WHAT YOU ARE ASKED TO DO >> Pick out every line in the records below that contains the word "minimum", and copy each one.

DATA RECORDS >>
■ ■ ■ ■ ■
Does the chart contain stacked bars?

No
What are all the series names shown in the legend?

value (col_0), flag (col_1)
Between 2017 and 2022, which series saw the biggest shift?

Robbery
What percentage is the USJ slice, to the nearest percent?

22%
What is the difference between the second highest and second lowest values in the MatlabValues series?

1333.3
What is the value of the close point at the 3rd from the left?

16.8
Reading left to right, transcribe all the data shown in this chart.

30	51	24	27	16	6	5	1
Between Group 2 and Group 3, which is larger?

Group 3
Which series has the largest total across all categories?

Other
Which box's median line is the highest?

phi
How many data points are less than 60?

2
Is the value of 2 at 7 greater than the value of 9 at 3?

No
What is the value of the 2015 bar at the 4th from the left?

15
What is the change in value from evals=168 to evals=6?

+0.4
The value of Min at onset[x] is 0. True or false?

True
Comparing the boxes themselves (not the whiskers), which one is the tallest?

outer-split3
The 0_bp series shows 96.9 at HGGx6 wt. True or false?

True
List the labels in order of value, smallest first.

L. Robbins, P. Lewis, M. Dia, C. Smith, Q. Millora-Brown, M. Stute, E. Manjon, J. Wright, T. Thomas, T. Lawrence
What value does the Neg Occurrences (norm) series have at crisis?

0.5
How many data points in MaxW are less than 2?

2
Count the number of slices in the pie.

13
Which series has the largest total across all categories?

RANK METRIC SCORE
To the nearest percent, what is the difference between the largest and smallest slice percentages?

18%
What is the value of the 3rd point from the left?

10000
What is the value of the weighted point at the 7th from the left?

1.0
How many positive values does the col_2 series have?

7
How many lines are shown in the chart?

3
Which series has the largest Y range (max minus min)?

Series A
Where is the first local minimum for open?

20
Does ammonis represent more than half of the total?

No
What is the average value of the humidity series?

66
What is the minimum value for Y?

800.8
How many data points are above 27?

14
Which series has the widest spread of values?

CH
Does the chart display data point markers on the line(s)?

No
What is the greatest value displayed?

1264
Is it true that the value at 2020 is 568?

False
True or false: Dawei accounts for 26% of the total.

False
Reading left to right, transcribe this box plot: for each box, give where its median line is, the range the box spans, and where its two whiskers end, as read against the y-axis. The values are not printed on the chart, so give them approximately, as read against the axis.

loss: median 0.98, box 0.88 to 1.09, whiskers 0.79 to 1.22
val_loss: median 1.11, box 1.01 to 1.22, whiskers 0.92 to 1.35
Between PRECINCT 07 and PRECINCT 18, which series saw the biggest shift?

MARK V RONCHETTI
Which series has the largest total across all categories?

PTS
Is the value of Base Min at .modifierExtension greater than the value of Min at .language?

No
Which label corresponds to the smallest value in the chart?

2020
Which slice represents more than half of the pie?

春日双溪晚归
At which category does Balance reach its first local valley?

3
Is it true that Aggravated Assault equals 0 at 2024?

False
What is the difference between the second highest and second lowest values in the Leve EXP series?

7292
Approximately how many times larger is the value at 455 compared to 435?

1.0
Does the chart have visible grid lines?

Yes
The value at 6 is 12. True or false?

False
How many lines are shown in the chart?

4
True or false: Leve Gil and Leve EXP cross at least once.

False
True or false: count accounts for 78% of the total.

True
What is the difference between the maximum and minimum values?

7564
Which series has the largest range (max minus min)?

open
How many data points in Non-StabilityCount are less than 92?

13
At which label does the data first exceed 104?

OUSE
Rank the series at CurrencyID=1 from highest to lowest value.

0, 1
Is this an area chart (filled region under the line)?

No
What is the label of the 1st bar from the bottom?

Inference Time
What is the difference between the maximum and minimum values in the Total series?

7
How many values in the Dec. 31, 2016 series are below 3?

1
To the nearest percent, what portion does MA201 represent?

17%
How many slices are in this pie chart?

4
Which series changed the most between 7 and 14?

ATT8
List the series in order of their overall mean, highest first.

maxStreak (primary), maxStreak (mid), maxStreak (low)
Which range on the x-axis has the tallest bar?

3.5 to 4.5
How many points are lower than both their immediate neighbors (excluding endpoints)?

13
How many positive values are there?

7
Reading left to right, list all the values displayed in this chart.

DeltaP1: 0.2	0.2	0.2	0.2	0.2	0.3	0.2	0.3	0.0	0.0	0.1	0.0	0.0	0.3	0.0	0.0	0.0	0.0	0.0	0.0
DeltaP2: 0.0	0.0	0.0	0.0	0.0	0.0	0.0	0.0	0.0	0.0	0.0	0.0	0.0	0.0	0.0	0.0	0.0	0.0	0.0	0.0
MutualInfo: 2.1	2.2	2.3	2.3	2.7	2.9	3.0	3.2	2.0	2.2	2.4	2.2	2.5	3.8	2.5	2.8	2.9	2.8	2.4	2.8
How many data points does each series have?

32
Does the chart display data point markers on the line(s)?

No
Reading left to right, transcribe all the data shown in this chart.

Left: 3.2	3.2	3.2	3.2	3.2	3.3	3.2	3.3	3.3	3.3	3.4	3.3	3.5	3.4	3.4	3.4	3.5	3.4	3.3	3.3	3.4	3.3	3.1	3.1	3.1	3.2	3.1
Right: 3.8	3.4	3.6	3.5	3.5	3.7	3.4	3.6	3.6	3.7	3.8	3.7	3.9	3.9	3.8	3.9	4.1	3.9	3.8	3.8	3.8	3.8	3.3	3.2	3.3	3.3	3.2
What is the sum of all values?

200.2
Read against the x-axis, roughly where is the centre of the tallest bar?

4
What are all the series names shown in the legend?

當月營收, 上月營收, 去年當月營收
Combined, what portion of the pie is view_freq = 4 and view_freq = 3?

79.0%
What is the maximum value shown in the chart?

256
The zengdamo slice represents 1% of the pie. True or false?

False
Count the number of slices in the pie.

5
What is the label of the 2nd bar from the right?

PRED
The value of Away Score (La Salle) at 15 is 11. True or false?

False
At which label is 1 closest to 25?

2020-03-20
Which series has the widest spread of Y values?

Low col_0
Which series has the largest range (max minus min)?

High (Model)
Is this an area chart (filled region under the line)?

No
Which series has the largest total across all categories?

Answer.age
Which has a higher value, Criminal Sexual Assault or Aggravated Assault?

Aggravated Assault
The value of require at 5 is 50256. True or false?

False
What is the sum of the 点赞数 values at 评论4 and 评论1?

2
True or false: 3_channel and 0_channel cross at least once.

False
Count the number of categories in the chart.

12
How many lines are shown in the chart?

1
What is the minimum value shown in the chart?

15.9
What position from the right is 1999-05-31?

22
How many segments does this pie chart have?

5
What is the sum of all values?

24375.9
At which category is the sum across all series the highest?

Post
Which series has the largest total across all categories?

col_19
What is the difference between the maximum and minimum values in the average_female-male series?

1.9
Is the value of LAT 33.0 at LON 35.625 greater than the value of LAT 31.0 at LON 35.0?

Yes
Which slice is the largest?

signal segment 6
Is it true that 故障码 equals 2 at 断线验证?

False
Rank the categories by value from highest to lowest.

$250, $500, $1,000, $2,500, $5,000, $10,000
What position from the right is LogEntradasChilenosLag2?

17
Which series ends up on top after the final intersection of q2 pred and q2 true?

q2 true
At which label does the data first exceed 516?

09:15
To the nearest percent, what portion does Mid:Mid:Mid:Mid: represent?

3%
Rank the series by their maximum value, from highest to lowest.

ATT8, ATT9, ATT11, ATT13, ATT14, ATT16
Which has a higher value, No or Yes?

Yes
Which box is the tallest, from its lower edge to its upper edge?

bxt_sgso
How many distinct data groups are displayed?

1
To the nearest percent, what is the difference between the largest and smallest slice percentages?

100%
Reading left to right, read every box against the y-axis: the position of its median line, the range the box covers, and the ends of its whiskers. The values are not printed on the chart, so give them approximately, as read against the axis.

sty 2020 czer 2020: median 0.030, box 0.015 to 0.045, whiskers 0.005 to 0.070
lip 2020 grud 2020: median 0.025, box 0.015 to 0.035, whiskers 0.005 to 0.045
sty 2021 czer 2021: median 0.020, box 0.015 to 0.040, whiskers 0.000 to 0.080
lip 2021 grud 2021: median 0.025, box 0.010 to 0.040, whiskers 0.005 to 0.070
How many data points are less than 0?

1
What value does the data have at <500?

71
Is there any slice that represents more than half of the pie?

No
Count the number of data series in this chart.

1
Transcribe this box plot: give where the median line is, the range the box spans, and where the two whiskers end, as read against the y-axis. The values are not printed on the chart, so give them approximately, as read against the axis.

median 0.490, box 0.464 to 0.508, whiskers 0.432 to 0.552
■ ■ ■ ■ ■
SOLUTION TO THE EXERCISE >>
Where is the first local minimum for open?
What is the minimum value for Y?
What is the difference between the maximum and minimum values?
What is the difference between the maximum and minimum values in the Total series?
What is the minimum value shown in the chart?
What is the difference between the maximum and minimum values in the average_female-male series?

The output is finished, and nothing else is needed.